Puerto Rico needs a lifeline that only Congress and the Trump administration can provide. The list of needed actions is short, straightforward and agreed upon by Puerto Ricans of all political stripes. First, drop the crippling 20 percent excise tax on Puerto Rican products.
Then, let’s take care of the health of 3.4 million Americans on the island. Puerto Rico receives only a small portion of the Medicaid funding that it would qualify for as a state. With the health of so many at risk, let’s provide Medicaid parity while streamlining enrollment to many who are not working and need health care.
Next, move quickly on the $94 billion aid package requested by the Puerto Rican government.
Finally, Puerto Rico cannot pay its debt to creditors.

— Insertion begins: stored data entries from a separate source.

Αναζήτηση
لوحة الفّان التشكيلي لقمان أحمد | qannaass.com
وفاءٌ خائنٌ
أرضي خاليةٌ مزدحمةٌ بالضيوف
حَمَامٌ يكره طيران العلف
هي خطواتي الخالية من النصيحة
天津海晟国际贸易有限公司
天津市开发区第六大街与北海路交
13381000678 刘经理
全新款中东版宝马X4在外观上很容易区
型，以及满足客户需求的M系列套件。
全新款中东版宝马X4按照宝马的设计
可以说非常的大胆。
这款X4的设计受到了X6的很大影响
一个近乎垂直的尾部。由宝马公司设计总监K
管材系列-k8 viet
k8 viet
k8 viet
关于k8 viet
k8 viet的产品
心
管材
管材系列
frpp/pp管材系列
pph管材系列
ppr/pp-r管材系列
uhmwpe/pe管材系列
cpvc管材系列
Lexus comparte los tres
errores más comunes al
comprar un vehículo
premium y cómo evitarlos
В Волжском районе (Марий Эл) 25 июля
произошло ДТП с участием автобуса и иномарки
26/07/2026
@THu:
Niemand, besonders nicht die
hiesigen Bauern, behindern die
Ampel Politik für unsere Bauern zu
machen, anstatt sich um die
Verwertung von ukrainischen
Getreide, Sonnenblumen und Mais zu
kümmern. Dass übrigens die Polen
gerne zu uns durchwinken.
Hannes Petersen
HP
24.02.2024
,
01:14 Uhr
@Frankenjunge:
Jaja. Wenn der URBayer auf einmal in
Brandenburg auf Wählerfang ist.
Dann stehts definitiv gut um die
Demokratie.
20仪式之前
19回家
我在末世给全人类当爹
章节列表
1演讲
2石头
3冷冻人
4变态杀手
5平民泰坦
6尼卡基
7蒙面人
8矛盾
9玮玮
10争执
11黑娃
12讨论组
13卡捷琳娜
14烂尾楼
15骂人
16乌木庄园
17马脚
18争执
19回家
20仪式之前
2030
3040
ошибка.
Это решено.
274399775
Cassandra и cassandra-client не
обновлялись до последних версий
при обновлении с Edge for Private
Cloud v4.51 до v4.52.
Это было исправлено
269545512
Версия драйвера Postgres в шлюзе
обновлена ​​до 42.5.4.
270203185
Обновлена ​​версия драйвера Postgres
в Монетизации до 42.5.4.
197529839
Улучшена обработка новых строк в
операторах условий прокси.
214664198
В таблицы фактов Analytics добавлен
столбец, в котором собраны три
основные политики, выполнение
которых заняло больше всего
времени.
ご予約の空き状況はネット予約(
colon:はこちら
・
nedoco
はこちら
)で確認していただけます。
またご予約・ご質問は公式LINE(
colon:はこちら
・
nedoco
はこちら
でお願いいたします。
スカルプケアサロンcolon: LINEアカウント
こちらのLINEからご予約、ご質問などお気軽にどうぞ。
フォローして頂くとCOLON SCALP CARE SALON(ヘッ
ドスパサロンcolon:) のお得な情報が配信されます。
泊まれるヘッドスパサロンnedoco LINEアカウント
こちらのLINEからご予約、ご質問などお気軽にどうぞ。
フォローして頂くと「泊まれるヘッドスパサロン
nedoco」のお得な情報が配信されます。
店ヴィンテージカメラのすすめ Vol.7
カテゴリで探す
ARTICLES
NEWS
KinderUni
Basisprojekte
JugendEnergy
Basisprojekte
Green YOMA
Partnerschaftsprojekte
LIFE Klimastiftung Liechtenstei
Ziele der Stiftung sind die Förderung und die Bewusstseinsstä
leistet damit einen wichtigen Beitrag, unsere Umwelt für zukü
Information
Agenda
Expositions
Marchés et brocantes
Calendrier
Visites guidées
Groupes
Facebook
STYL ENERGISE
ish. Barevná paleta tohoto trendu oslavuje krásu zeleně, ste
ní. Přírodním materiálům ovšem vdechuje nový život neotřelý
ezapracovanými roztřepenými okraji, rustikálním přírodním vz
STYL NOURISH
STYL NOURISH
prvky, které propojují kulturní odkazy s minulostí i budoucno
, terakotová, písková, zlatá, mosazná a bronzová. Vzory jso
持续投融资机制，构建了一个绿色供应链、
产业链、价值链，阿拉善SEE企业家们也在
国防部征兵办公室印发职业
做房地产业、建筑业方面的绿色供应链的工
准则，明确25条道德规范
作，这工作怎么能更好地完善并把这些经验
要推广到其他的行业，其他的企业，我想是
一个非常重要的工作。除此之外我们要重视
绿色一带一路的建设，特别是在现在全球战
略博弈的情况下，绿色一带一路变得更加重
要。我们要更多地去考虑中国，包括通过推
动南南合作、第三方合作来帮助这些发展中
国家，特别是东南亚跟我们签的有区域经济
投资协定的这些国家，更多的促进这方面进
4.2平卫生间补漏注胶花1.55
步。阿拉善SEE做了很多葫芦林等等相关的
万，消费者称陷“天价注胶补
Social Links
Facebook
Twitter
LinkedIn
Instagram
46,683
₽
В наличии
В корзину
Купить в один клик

President Donald Trump said it best during his rocky visit, before his administration walked his comment back – “wipe that out” and move on. Puerto Rico’s creditors should do the right thing and walk away. It is the only way forward. Anything short of full debt forgiveness would be a brutal form of economic punishment to a people already suffering.
The past 88 days have been trying for Puerto Ricans on the island and in the diaspora. More Puerto Ricans join us on the mainland every day. These are soon-to-be voters, moving to Florida, to Texas, to South Carolina, to Pennsylvania, just in time for midterm elections. It’s becoming clear that helping Puerto Rico is not just the right thing to do, it’s also the politically smart thing to do.
I remain in awe of the generosity of everyday Americans toward their fellow citizens. Congress, meet the American people where they already are. My uncle Elvin and so many others wait in Puerto Rico.
Miranda, the creator of the Broadway musicals “Hamilton” and “In the Heights,” is a composer, playwright and actor.